Como estaba cantado o al menos sospechado, su cónyuge Iñaki Urdangarin, otrora «duque empalmado», ha visto rebajada en más de un tercio la pena que reclamaba el mismo fiscal que batalló cual abogado defensor para que la hija menor del rey emérito saliera limpia de polvo y paja del «caso Nóos». El representante del Estado deshoja ahora una margarita con los pétalos marcados para dilucidar, en base a vaya usted a saber qué truculencias legales, si reclama su ingreso inmediato en la cárcel o, por el contrario, le deja en el limbo de la libertad provisional previo pago en metálico que muy posiblemente será el prólogo de una privación de libertad tan breve como confortable y conforme a los parámetros reservados a aquellos delincuentes empecinados en demostrar, solos o en compañía de otros, que el mantra de la igualdad ante la ley es solo eso: salmodia.   

Como estaba cantado o, mejor, como era previsible, la sentencia que castiga con seis años y tres meses de estancia en establecimiento penitenciario a elegir al exbalonmanista que confundió el Tesoro público con el oro olímpico, ha levantado las suspicacias del líder de la trama Gürtel. El abogado de Francisco Correa, jefe de Álvaro Pérez «El Bigotes», el delegado territorial que regalaba relojes y bolsos a «la hija de puta de La Perla» (apodo con el que era conocida la exalcaldesa de Novelda) invocará en su recurso ante el Tribunal Supremo la resolución del caso Nóos para pedir una rebaja en los trece años impuestos a su cliente. Considera el letrado «desproporcionado» el castigo cuando lo pone en relación al que le ha caído encima al cuñado de Felipe VI, mucho más «ajustado a derecho» y «sensato», hombre por Dios.

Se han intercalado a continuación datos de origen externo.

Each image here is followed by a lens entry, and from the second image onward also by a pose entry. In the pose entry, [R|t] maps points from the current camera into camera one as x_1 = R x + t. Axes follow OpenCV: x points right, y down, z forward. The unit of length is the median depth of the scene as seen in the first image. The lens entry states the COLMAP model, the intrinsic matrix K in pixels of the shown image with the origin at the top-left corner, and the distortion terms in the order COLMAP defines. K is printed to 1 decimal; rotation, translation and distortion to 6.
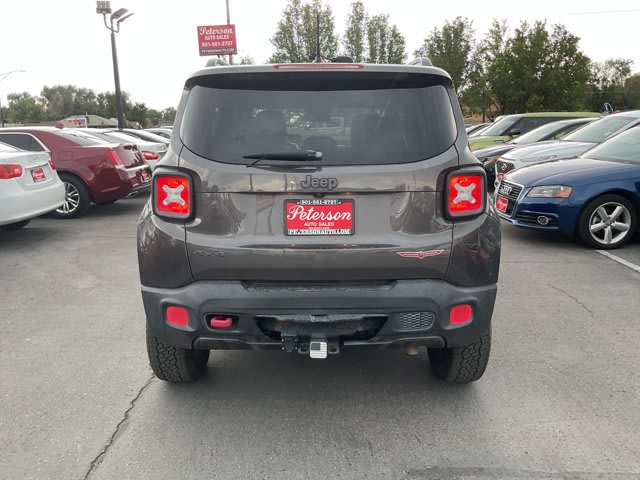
lens RADIAL K [[532.5, 0, 321.9], [0, 532.5, 244.1], [0, 0, 1]] dist [0.046147, -0.085165]
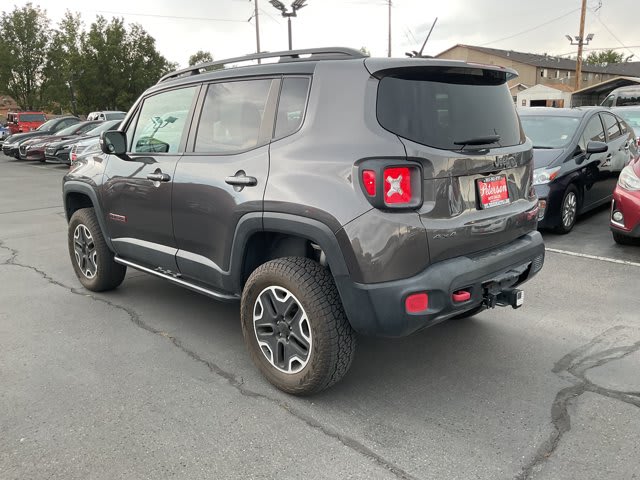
lens RADIAL K [[532.5, 0, 321.9], [0, 532.5, 244.1], [0, 0, 1]] dist [0.046147, -0.085165]
pose [[0.708252, -0.162999, 0.686884, -1.124092], [0.159344, 0.984781, 0.069390, -0.078797], [-0.687741, 0.060306, 0.723447, 0.398530]]
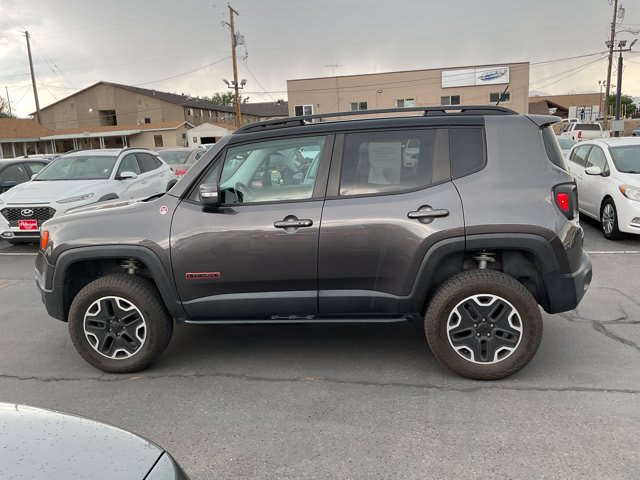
lens RADIAL K [[538.6, 0, 320.0], [0, 538.6, 240.0], [0, 0, 1]] dist [0.088027, -0.261536]
pose [[0.142178, -0.169744, 0.975178, -1.895047], [0.252249, 0.958873, 0.130129, -0.372509], [-0.957160, 0.227486, 0.179148, 1.471947]]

Como estaba cantado o, tal vez, como se podía intuir, entramos en este año de gracia de 2017 que parece el principio del fin de las decenas de viejunos asuntos de corrupción abiertos en los tribunales, en una novedosa fase. En ella, los encargados de agraviar a los ciudadanos con su codicia, su latrocinio y su prepotente desparpajo, casi siempre con la complicidad de las administraciones autonómicas y locales, se han convertido por arte de birlibirloque en agraviados. Como ya no les asiste la presunción de inocencia que, por ejemplo, acaban de proclamar Mariano Rajoy y su corte para intentar justificar la permanencia en el cargo del presidente popular de Murcia, Pedro Antonio Sánchez, tras ser imputado dentro de las turbulencias de la red Púnica, ahora miran con ojos escrutadores hasta el interlineado de las sentencias de sus compañeros de expolio para elaborar una estrategia basada en el victimismo más que en el Código Penal. Entramos, o sea, en la épica del regateo. Sería hasta divertido si no fuera porque las maniobras están alimentadas con el dinero que robaron sus representados. Y con los intereses producidos que nunca, pero nunca jamás, devolverán en su integridad. Como estaba cantado.